# Prompt
Your answer must be every line of the data that contains "highway".

# Given entries
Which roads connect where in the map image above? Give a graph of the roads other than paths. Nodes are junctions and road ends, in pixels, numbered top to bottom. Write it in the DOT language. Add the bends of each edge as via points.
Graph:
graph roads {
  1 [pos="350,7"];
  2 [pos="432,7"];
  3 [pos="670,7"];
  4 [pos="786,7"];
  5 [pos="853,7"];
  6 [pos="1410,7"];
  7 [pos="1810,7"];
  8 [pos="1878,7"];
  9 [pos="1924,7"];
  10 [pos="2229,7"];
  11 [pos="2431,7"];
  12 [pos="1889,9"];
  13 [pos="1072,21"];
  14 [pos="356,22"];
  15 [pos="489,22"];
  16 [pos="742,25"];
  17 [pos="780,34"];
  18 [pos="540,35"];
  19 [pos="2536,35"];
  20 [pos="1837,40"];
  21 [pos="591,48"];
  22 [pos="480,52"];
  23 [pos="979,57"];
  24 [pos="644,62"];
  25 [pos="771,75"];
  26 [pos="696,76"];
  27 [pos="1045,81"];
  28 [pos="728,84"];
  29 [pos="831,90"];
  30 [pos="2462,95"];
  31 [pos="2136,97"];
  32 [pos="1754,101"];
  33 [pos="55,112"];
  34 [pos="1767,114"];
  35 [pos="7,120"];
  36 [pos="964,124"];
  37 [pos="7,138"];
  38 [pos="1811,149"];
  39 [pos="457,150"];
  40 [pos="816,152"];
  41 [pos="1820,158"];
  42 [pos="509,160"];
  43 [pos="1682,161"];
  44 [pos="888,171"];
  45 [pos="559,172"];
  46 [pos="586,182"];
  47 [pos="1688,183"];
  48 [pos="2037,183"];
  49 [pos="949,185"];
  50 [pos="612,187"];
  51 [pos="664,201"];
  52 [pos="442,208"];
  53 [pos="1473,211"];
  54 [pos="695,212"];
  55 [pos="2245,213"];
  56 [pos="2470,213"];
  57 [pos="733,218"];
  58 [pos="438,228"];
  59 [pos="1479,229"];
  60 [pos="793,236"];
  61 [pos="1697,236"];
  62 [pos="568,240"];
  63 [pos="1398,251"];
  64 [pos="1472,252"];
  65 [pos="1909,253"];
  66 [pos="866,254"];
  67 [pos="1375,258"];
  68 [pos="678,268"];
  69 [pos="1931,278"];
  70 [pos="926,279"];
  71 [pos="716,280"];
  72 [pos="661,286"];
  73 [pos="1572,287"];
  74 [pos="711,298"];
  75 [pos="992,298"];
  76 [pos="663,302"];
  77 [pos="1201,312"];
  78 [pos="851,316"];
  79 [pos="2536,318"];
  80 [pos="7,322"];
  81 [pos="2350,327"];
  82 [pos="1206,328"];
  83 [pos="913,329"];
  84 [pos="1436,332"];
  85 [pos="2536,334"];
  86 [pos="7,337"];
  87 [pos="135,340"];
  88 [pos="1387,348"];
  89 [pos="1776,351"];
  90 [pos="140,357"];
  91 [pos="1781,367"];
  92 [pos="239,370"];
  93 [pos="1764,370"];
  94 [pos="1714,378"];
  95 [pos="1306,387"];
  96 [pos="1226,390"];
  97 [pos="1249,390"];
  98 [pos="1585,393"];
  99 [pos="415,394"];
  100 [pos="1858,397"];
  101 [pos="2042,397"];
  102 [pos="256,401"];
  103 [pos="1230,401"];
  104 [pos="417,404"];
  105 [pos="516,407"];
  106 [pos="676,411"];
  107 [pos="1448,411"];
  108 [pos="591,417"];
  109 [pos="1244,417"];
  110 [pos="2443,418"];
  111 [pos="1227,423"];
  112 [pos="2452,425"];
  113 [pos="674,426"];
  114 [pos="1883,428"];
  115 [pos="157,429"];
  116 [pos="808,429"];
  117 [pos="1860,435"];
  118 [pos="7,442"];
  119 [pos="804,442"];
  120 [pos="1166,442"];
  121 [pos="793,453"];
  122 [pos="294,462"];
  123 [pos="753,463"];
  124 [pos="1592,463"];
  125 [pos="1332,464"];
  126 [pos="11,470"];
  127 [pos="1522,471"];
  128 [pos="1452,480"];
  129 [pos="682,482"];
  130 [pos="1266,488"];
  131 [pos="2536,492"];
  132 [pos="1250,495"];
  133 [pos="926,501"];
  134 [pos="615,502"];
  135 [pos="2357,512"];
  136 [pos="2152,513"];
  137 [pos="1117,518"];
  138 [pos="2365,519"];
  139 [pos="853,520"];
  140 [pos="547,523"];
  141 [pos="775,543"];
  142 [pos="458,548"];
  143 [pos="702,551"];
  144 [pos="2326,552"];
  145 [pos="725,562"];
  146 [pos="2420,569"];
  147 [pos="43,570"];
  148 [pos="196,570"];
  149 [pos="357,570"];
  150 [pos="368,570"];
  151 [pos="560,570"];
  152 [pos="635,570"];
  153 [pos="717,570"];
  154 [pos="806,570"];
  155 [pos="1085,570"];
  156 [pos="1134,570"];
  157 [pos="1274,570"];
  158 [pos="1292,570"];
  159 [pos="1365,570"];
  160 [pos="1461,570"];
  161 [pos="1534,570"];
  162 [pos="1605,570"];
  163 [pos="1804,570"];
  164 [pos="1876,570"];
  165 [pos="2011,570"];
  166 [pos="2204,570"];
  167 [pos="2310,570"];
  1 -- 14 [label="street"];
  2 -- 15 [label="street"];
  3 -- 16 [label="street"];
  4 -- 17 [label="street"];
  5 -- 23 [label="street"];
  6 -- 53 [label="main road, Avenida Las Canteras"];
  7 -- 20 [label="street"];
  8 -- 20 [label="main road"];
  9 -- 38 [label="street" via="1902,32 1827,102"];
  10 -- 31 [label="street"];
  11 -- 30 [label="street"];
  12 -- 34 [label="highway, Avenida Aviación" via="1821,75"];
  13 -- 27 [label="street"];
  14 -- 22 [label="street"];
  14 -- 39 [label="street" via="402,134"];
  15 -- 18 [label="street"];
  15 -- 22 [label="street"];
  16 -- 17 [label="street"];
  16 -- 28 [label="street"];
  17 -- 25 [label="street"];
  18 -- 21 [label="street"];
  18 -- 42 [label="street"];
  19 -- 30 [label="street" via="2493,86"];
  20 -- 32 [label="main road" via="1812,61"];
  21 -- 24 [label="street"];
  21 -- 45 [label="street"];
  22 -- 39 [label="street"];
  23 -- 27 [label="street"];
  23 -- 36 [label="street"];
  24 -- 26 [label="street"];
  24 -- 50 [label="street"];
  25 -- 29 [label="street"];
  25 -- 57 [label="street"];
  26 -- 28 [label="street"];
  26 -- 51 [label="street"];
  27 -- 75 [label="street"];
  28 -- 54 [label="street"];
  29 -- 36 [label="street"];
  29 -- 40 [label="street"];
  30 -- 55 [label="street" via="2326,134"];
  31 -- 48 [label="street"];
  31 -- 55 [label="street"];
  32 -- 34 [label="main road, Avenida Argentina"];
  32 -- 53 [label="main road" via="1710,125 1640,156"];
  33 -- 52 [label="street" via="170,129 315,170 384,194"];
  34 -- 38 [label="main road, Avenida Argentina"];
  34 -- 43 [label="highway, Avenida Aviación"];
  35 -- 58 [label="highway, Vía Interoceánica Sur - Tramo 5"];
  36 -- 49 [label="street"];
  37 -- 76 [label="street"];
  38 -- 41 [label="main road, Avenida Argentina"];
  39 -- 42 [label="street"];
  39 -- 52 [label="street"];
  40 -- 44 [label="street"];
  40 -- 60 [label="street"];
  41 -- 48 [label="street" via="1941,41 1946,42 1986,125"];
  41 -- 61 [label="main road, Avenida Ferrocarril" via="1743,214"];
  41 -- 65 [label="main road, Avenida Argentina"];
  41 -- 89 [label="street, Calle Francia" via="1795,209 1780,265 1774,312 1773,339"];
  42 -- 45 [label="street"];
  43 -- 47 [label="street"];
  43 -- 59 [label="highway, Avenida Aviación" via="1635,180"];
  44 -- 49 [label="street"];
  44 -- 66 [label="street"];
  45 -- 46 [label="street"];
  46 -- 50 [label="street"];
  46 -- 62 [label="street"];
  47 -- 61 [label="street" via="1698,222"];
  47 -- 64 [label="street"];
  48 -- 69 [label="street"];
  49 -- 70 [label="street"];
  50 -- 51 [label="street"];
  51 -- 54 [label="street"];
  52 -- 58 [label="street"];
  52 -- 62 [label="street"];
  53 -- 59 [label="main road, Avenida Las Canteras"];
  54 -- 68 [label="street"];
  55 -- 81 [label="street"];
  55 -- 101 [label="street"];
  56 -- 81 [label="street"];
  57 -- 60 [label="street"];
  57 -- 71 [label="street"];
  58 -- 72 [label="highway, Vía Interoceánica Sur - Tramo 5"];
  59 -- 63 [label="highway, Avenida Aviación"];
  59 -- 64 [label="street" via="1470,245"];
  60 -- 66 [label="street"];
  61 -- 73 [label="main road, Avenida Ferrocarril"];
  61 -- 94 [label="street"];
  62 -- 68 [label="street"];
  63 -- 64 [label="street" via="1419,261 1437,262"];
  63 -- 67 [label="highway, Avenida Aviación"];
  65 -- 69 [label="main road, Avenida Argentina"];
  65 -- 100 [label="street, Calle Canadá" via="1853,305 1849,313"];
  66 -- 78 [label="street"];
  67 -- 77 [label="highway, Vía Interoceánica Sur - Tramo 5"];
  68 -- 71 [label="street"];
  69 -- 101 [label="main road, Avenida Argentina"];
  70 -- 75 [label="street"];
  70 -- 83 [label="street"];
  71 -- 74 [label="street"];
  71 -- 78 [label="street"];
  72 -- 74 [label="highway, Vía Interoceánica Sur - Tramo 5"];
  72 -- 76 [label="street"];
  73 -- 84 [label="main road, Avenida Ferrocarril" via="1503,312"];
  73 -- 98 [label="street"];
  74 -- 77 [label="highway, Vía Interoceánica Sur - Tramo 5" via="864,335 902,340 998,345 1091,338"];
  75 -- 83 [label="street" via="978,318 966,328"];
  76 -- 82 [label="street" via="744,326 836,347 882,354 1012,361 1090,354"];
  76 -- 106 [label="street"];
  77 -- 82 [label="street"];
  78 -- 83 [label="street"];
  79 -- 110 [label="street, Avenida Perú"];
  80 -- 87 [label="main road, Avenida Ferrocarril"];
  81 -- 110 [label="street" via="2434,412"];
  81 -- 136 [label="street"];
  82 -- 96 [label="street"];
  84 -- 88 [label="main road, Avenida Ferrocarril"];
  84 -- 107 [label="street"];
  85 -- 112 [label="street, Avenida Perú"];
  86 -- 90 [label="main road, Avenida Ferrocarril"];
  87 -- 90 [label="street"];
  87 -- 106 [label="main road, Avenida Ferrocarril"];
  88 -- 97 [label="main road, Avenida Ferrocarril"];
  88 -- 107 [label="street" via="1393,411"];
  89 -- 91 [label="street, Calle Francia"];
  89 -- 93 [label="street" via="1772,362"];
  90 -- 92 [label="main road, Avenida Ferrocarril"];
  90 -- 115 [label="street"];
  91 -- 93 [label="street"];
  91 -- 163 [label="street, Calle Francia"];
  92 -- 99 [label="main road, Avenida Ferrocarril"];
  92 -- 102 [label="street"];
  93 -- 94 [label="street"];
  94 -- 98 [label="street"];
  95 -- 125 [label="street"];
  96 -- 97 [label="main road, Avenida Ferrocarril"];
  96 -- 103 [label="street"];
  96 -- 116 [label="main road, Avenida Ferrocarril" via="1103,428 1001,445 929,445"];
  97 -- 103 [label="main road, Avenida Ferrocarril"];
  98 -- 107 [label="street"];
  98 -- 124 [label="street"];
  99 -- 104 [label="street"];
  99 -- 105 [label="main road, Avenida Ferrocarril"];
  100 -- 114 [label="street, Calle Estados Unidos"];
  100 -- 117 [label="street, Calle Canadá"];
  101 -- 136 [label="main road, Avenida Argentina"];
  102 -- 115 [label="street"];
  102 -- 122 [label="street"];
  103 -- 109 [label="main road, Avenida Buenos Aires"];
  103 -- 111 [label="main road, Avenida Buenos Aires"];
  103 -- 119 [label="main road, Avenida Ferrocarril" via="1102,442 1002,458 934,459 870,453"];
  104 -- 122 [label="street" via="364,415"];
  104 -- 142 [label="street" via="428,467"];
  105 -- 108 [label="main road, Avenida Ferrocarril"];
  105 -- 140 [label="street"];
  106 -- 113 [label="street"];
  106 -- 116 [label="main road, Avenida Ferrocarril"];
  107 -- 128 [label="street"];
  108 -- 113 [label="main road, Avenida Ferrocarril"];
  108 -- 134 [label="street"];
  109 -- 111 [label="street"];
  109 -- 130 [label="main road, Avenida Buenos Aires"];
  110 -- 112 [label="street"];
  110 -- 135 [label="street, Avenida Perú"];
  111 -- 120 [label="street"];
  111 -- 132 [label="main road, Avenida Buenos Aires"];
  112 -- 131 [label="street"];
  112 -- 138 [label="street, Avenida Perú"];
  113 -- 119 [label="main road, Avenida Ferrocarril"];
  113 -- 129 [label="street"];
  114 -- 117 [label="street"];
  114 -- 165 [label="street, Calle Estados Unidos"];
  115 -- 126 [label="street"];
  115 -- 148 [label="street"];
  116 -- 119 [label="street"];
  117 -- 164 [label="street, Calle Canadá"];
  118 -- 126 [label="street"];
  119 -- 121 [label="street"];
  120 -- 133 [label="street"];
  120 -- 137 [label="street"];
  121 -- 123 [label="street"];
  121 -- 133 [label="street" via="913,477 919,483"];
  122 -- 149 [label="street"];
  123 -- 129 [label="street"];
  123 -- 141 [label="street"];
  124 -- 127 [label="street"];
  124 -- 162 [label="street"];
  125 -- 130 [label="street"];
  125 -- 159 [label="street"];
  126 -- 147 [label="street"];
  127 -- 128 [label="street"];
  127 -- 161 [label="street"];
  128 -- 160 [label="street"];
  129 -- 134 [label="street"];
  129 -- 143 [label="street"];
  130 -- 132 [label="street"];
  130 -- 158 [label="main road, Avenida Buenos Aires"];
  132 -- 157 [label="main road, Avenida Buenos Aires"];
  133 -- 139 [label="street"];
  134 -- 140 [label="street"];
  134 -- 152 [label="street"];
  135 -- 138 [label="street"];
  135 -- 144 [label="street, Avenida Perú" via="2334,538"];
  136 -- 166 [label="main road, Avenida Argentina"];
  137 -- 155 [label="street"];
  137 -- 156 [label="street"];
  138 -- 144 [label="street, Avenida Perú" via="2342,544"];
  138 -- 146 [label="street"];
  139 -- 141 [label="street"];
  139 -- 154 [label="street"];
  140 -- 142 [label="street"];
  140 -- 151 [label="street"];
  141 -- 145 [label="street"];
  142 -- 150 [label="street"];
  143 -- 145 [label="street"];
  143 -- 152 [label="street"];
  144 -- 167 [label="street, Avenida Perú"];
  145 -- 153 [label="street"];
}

# Answer box
  12 -- 34 [label="highway, Avenida Aviación" via="1821,75"];
  34 -- 43 [label="highway, Avenida Aviación"];
  35 -- 58 [label="highway, Vía Interoceánica Sur - Tramo 5"];
  43 -- 59 [label="highway, Avenida Aviación" via="1635,180"];
  58 -- 72 [label="highway, Vía Interoceánica Sur - Tramo 5"];
  59 -- 63 [label="highway, Avenida Aviación"];
  63 -- 67 [label="highway, Avenida Aviación"];
  67 -- 77 [label="highway, Vía Interoceánica Sur - Tramo 5"];
  72 -- 74 [label="highway, Vía Interoceánica Sur - Tramo 5"];
  74 -- 77 [label="highway, Vía Interoceánica Sur - Tramo 5" via="864,335 902,340 998,345 1091,338"];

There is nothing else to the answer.